Directions -
1. How many subscribers did Lacoon Mobile Security sample, according to the mobile malware article?
2. Repeat word for word the part of the mobile malware article that begins at the words "Once it has" and stops after "at Infosecurity Europe in London.".
(Text shown)
Saturday, April 13, 2013

Mobile Malware Gets Serious



Mobile remote access trojans are becoming increasingly sophisticated and increasingly successful – new research suggests that 1 in 1000 smartphones have mRATs installed.

Lacoon Mobile Security has announced details of its latest research undertaken in partnership with global mobile network providers. It sampled 2 million subscribers and found that 1 in 1000 users have been infected with a mobile RAT. Detailed figures have not been released, but 52 per cent of the infections involve Apple’s iOS devices, while 35% involve Android handsets.
“Infection of smartphones with mRAT requires the spyware to install a backdoor through the rooting of Android or the jailbreaking of Apple devices,” says the announcement. The implication from this – which cannot be verified from the details so far released since it isn’t clear whether the sampled devices were randomly selected or focused on rooted devices – is that there are huge numbers of jailbroken Apple devices; and around 1 in every 2000 iOS devices has a RAT installed. Jailbreaking almost always requires owner participation.
Once installed, the latest mRATs can bypass mobile device management (MDM) defenses. “MDM solutions create secure containers that separate business and personal data on the mobile. The concept is to prevent business critical data from leaking out to unauthorized individuals,” explained Ohad Bobrov, CTO and co-founder of Lacoon Mobile Security. “However, our research team demonstrated that mRATs do not need to directly attack the encryption mechanism of the secure container, but can grab it at the point where the user pulls up the data to read it.” That is, the RAT is able to access data either before it is encrypted or after it has been decrypted.


Once it has got the data, the RAT simply sends it on to its command-and-control (C&C) server. “The reason mRATs pose such a danger,” he added, “is that, while the software may be installed on a single device, it can be used to target the whole organization for espionage purposes.” Lacoon is warning that mRATs can eavesdrop on calls and listen in on board meetings, steal text messages and voice recordings, track the location of key executives, and snoop on corporate emails and application data.
“While MDMs do offer static compliance and policy enforcement some protection,” says Lacoon, “organizations need to understand that they do not offer complete protection.” Lacoon will be demonstrating a live attack technique aimed at bypassing popular MDM solutions later this month at Infosecurity Europe in London.
Meanwhile, what remains a puzzle is how so many iOS devices can be jailbroken. A call to Lacoon for clarification was not answered in time for publication. Graham Cluley of Sophos is puzzled. “It's ‘theoretically’ possible to jailbreak” a device remotely, perhaps social engineering would be involved, but he suspects that the RATs concerned are typical ‘spousal and parental spy’ RATs. “In that scenario, the ‘attacker’ probably does have physical access to the device (while their partner is in the shower, out at the tennis club, whatever) and can easily jailbreak it and install a ‘keylogger’.”
This doesn’t lessen the theoretical threat to business, but it is obviously harder to get spousal spy software onto a business phone via local jailbreaking. The '1 in every 2000' figure will surprise many.
(End Text shown)
(Source data)
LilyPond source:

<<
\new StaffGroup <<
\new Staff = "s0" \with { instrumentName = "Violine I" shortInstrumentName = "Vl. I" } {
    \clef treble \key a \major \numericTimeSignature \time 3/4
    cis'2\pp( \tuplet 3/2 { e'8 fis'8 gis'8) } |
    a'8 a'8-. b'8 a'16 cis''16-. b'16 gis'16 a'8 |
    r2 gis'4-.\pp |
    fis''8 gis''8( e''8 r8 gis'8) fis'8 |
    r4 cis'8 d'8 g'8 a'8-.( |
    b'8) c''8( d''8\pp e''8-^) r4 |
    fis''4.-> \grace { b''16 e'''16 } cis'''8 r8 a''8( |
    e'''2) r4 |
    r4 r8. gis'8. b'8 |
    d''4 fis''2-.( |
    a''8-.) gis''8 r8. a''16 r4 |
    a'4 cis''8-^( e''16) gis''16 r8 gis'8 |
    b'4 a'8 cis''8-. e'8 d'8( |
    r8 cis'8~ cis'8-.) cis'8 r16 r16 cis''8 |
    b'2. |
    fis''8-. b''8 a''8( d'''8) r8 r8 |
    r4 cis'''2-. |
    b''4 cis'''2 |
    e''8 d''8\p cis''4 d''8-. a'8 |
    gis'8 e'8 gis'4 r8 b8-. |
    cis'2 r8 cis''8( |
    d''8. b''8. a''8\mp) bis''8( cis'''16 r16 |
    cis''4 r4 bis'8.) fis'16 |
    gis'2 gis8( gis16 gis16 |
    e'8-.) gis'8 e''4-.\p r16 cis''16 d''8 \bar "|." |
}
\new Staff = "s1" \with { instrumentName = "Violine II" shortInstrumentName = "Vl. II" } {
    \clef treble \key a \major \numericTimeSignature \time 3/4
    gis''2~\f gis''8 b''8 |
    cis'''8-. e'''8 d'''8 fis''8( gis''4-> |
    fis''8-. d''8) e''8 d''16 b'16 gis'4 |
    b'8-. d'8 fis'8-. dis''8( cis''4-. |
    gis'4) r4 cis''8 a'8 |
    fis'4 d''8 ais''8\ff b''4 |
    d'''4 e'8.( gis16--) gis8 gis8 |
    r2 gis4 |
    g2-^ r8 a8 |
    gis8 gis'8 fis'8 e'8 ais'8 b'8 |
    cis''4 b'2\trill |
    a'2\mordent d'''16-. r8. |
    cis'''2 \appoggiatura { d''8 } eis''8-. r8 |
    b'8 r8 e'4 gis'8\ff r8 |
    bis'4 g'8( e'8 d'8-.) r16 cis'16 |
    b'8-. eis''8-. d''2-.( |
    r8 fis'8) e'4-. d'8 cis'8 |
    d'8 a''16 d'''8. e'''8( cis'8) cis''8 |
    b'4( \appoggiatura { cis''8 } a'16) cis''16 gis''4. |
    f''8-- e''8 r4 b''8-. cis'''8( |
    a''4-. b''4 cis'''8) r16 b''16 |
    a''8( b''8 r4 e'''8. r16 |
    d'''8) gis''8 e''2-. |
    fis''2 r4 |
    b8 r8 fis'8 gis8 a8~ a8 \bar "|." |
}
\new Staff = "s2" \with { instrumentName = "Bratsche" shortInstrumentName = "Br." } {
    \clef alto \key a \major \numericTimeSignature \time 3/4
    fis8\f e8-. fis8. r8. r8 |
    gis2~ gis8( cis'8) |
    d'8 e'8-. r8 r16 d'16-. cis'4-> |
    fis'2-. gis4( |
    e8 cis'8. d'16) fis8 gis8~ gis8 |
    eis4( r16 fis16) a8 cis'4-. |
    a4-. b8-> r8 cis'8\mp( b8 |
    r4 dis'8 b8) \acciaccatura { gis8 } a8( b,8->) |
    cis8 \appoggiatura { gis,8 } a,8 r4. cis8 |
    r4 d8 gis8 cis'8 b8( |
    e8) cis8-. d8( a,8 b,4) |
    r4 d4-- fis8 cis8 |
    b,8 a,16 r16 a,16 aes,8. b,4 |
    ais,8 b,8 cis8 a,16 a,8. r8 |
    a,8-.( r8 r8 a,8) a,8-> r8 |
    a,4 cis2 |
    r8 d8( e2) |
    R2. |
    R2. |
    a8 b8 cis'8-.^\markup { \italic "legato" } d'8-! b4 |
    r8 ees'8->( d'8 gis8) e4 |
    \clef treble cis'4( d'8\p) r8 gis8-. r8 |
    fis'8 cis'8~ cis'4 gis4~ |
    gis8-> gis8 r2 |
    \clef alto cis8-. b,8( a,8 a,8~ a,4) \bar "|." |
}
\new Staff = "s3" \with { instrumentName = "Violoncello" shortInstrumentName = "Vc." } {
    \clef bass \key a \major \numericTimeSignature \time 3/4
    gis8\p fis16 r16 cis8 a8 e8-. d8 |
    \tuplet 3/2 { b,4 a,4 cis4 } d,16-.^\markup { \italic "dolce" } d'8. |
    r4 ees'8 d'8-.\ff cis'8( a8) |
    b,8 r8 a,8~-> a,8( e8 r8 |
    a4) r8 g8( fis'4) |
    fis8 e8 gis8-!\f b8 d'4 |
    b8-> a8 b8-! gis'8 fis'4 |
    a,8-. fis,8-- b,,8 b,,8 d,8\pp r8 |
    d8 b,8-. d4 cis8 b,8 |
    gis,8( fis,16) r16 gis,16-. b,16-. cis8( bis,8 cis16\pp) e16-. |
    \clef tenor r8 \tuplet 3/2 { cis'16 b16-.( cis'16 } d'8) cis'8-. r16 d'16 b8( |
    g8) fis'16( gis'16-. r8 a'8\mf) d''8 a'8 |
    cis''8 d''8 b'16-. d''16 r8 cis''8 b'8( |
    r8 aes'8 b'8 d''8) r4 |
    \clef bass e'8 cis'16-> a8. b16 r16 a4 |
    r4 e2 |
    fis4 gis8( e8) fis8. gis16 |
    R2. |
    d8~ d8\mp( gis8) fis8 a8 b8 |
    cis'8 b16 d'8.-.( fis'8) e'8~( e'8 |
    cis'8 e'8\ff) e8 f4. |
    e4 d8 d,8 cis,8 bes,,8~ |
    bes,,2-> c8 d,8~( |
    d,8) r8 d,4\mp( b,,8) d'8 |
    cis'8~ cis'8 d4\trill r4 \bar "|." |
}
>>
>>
(End Source data)
Answers by item number -
1. 2 million subscribers.

2.
Once it has got the data, the RAT simply sends it on to its command-and-control (C&C) server. “The reason mRATs pose such a danger,” he added, “is that, while the software may be installed on a single device, it can be used to target the whole organization for espionage purposes.” Lacoon is warning that mRATs can eavesdrop on calls and listen in on board meetings, steal text messages and voice recordings, track the location of key executives, and snoop on corporate emails and application data.
“While MDMs do offer static compliance and policy enforcement some protection,” says Lacoon, “organizations need to understand that they do not offer complete protection.” Lacoon will be demonstrating a live attack technique aimed at bypassing popular MDM solutions later this month at Infosecurity Europe in London.